• [What this task involves]:
Please echo the material below word for word, from its beginning through the line that contains "country: Brazil", and leave the pictures out of your answer.

• [Information given]:
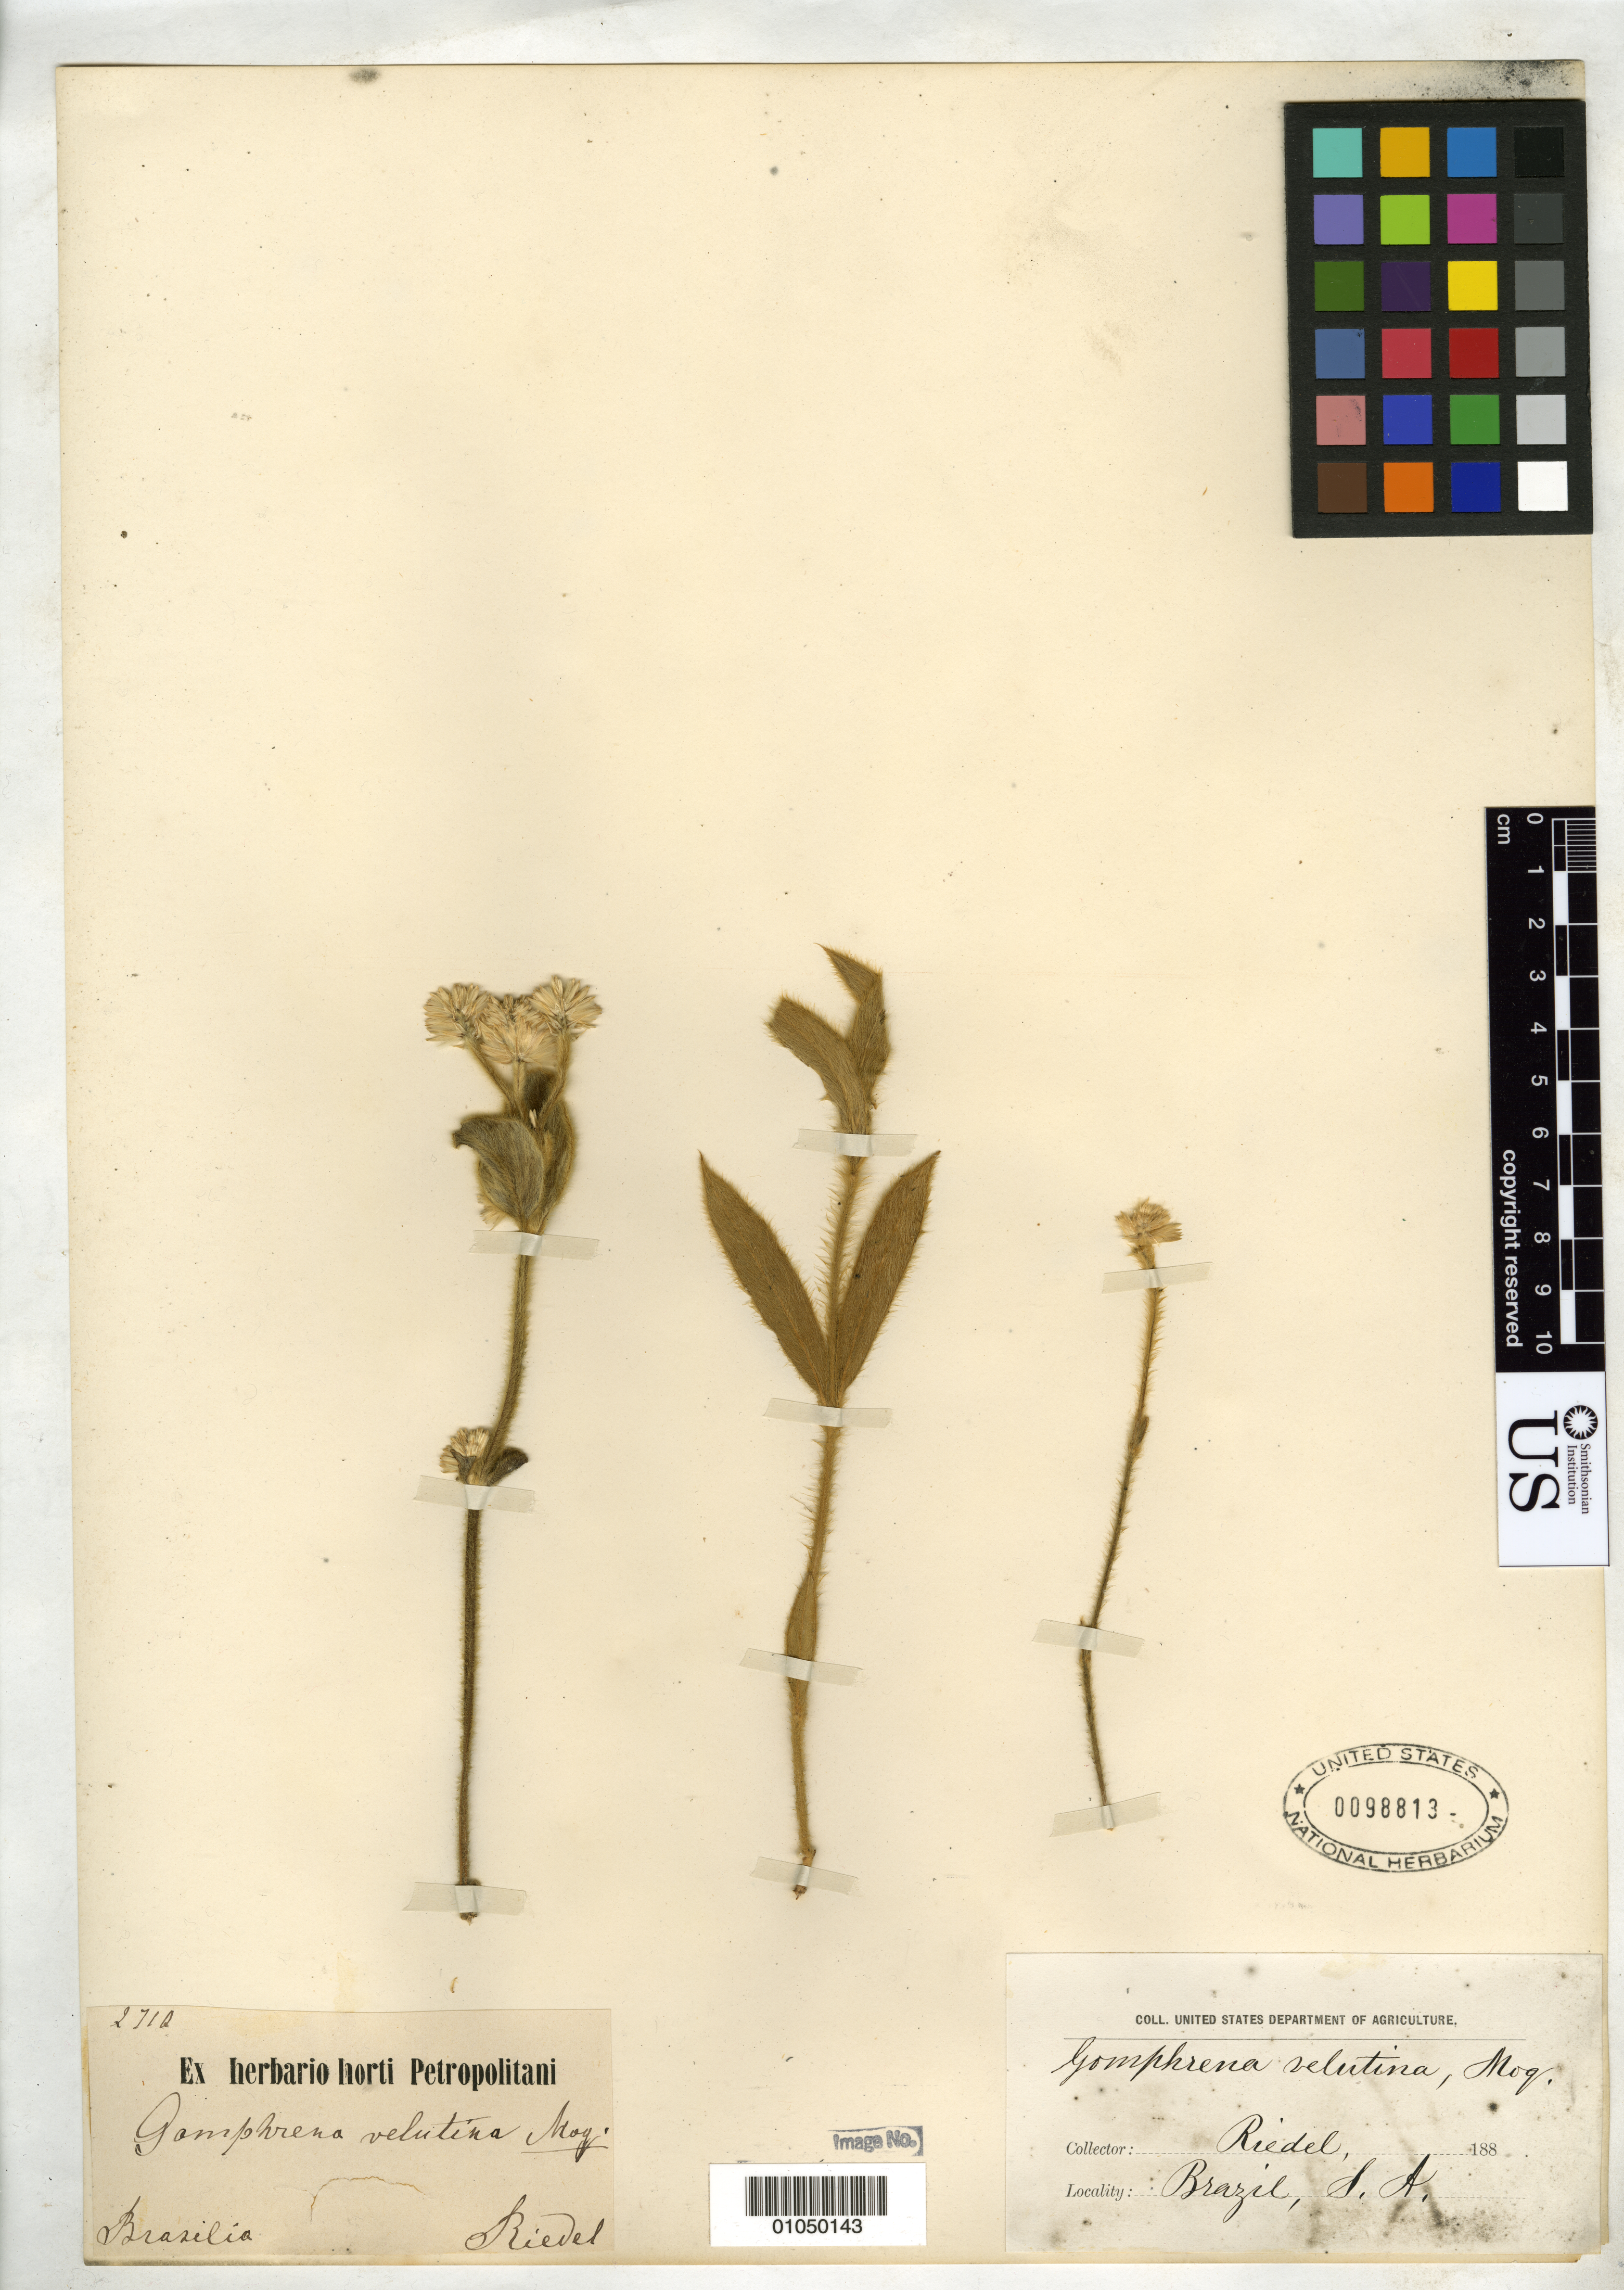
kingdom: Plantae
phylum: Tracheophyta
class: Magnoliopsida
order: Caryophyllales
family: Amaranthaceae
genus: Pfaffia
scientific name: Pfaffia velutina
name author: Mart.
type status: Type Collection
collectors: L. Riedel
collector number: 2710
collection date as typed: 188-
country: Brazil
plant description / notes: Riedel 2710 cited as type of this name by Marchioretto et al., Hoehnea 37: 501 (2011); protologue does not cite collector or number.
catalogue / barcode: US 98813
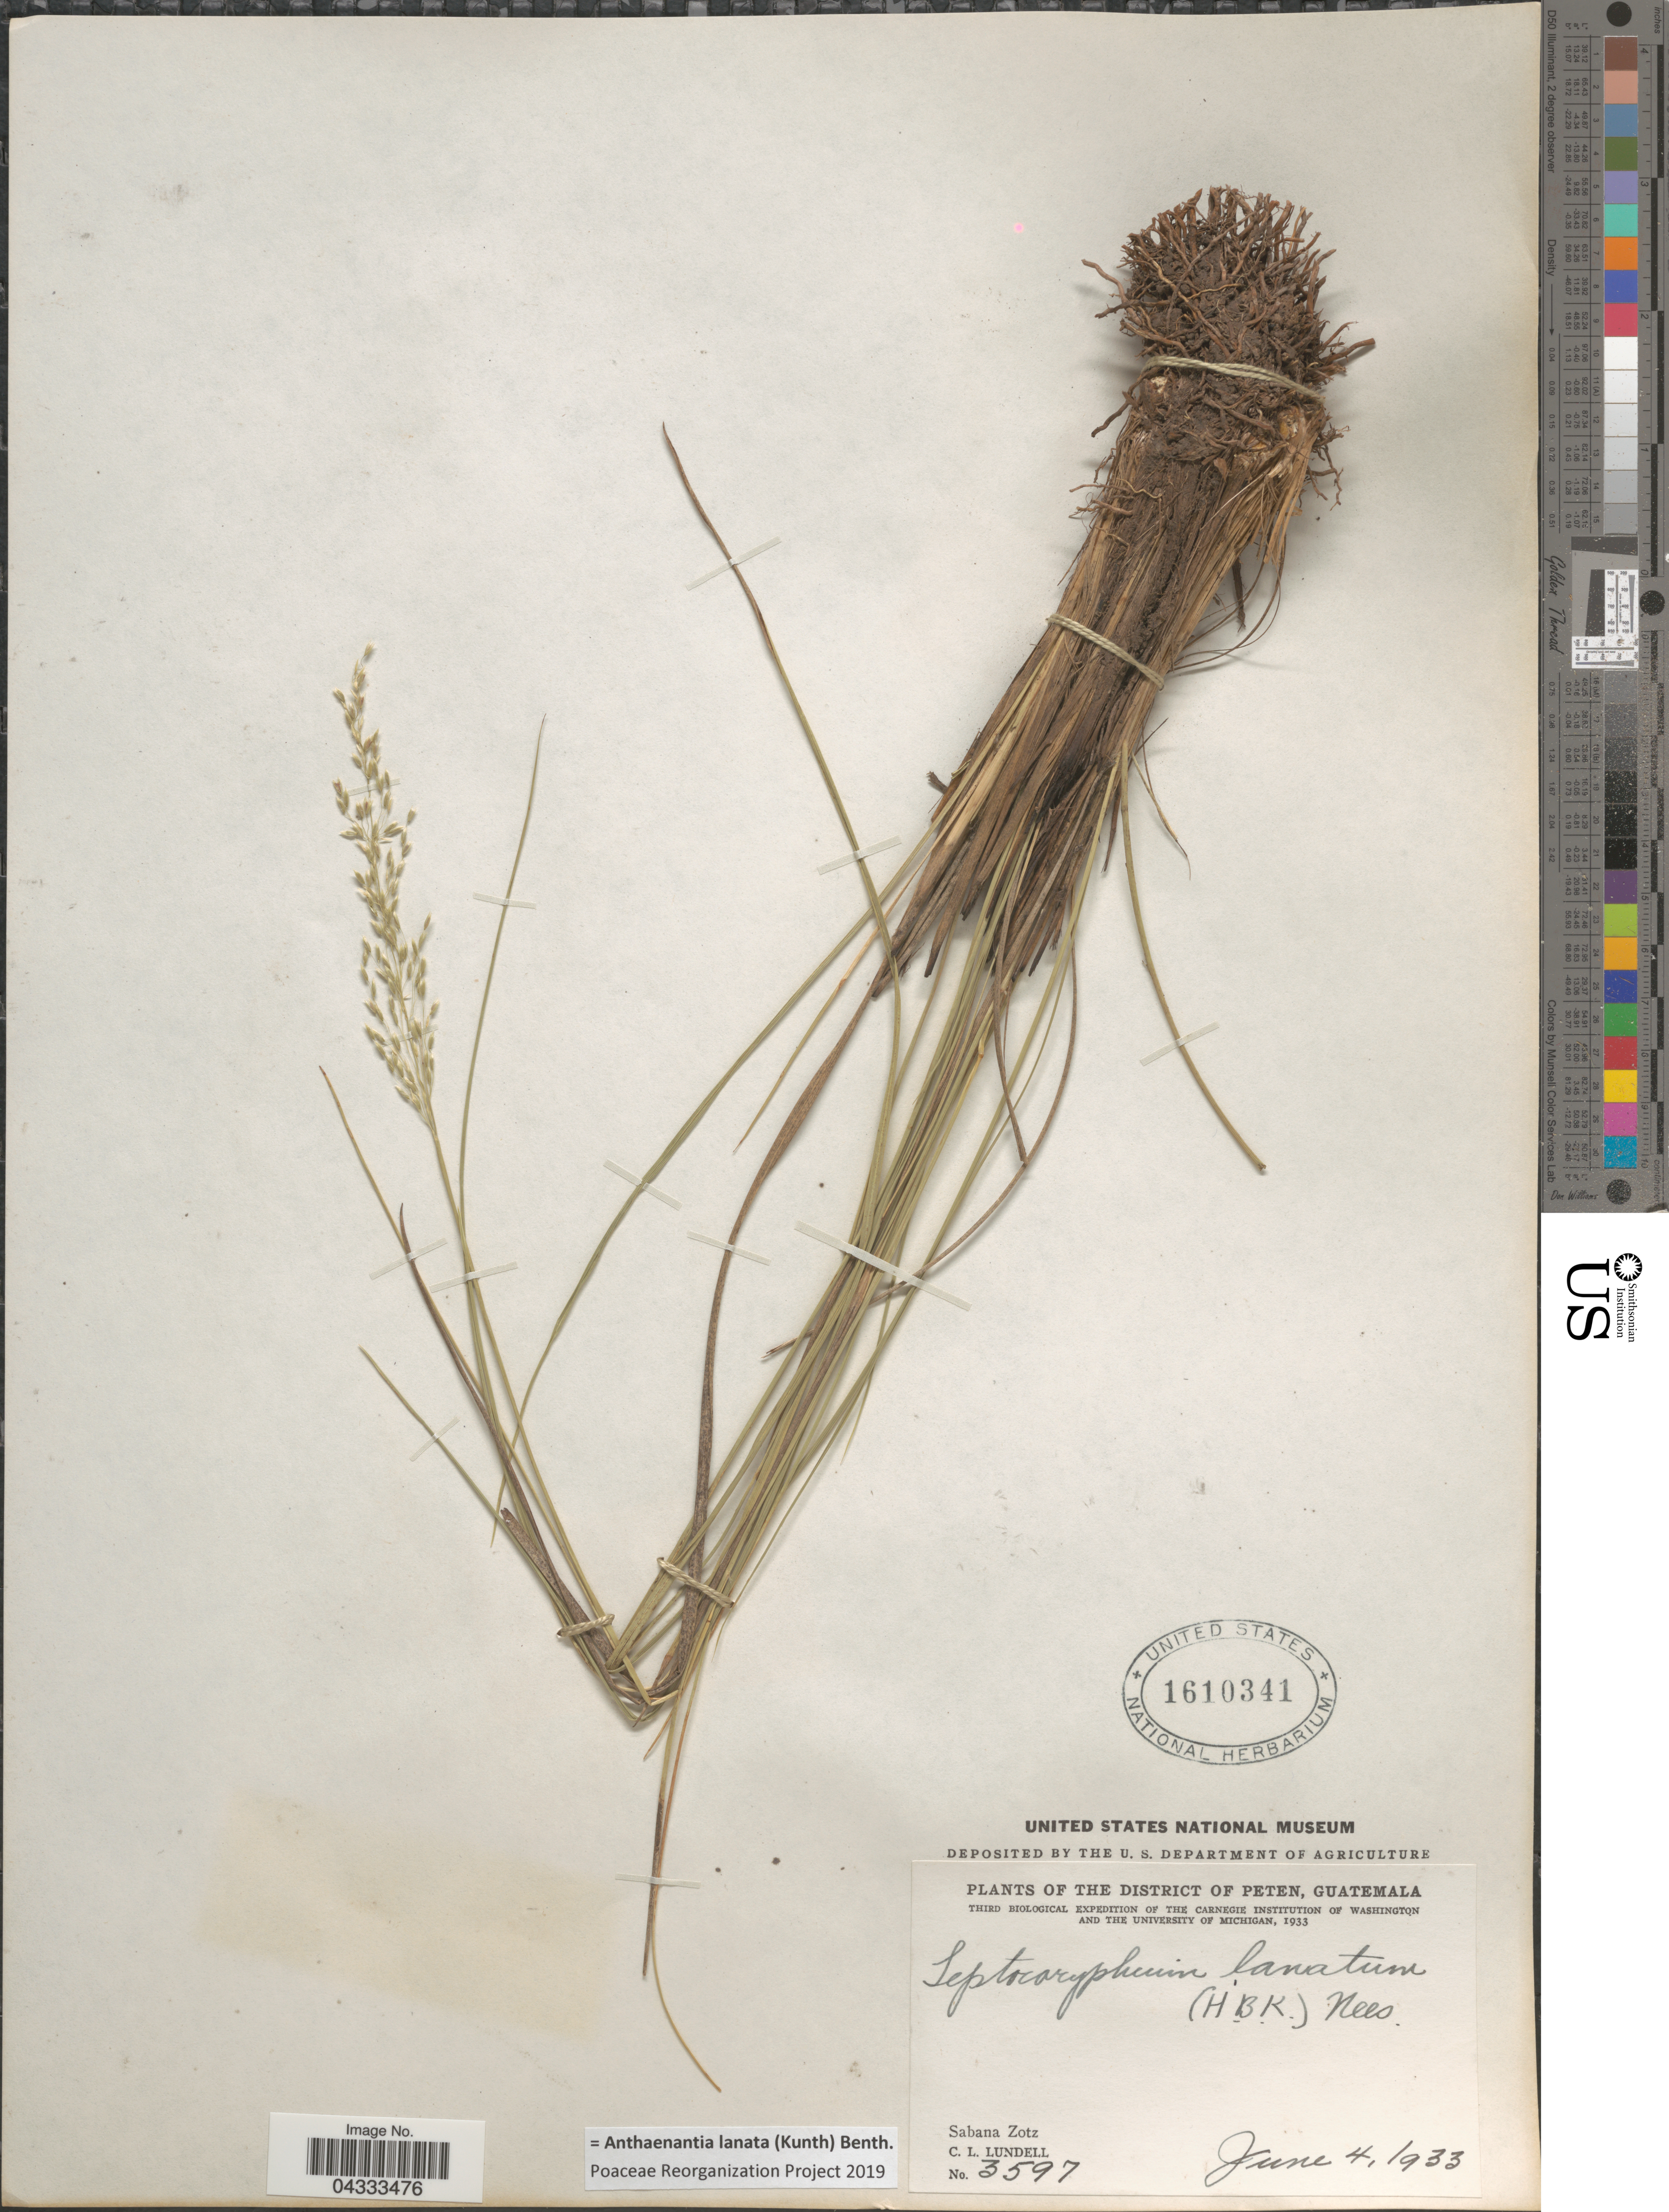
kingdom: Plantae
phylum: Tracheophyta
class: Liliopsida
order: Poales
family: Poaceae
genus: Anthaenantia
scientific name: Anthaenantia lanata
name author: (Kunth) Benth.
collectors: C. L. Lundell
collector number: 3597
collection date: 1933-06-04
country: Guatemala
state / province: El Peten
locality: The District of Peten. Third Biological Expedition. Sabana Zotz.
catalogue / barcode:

• [Solution for this problem]:
kingdom: Plantae
phylum: Tracheophyta
class: Magnoliopsida
order: Caryophyllales
family: Amaranthaceae
genus: Pfaffia
scientific name: Pfaffia velutina
name author: Mart.
type status: Type Collection
collectors: L. Riedel
collector number: 2710
collection date as typed: 188-
country: Brazil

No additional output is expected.